Hay una elección particularmente interesante en el planteamiento de Fourteen: vemos prácticamente toda la historia desde el punto de vista de Mara. Pasados los primeros minutos del metraje, solo veremos a Jo en situaciones en las que esté Mara presente. Esta aproximación al proceso degenerativo de un amigo ofrece una impresión altamente realista: es exactamente cómo lo viviríamos nosotros mismos si algo así le pasase a un amigo. Un tema tan sensible como la enfermedad mental y la adicción podrían haber dado lugar a excesos narrativos y visuales (no hay más que pensar en ese hito del kitsch involuntario que es Hillbilly Elegy). Nada más lejos de la realidad, la cámara de Sallitt reposa inmóvil en casi todas las escenas y deja que los personajes entren y salgan de plano.
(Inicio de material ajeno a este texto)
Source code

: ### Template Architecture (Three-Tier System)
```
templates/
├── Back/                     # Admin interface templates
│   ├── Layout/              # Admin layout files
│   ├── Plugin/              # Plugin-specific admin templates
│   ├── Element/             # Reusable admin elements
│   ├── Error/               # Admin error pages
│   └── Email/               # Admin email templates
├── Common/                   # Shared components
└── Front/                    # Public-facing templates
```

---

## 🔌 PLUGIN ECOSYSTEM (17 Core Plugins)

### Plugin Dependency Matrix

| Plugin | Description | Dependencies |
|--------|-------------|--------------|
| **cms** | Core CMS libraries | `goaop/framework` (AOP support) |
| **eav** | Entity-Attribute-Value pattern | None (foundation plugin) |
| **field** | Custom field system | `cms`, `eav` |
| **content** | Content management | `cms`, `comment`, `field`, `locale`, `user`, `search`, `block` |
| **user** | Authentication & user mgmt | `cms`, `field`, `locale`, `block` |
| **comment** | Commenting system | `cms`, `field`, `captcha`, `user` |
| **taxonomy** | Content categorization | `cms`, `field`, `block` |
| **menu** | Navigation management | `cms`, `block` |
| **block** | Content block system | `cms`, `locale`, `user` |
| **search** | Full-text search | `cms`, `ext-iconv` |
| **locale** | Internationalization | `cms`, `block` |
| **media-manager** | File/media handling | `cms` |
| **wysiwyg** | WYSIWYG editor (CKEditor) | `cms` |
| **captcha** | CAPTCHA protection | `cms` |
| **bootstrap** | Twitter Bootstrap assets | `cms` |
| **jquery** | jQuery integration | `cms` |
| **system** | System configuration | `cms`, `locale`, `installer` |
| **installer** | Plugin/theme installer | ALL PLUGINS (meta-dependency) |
Sin subrayados, sin planos muy cortos, la confianza de Sallitt en la solidez y credibilidad de sus personajes es tan absoluta que, incluso en algunas situaciones realmente espinosas, no se deja arrastrar hacia las formas del melodrama. El pudor es una rara avis en el cine moderno y Dan Sallitt, tengo la impresión que de manera muy consciente, es uno de sus grandes representantes.

Para algunos, esta aproximación antisentimental y rigurosa resultará árida y lenta. Para otros, entre los que me encuentro, es de agradecer que una película que dispone de tan pocos elementos a su disposición consiga levantar el vuelo e involucrar al espectador sin artificios de ningún tipo. Y cuando digo de ningún tipo es de ningún tipo: donde otros directores habrían apostado por elementos técnicos asociados al realismo (cámara en mano, texturas granuladas, sonido sucio), Sallitt apunta en otra dirección. Algunos de los planos de Fourteen tienen la calidad pictórica de los cuadros Edward Hopper (el gran artista de la soledad urbana), la mayoría de las escenas son domésticas, la iluminación y el sonido son pristinos. Fourteen no tiene la intención de camuflarse de realidad y, sin embargo, lo consigue. Y así transcurre su hora y media de metraje, con la estásis de la vida cotidiana y dirigiéndose sin remedio hacia la tragedia.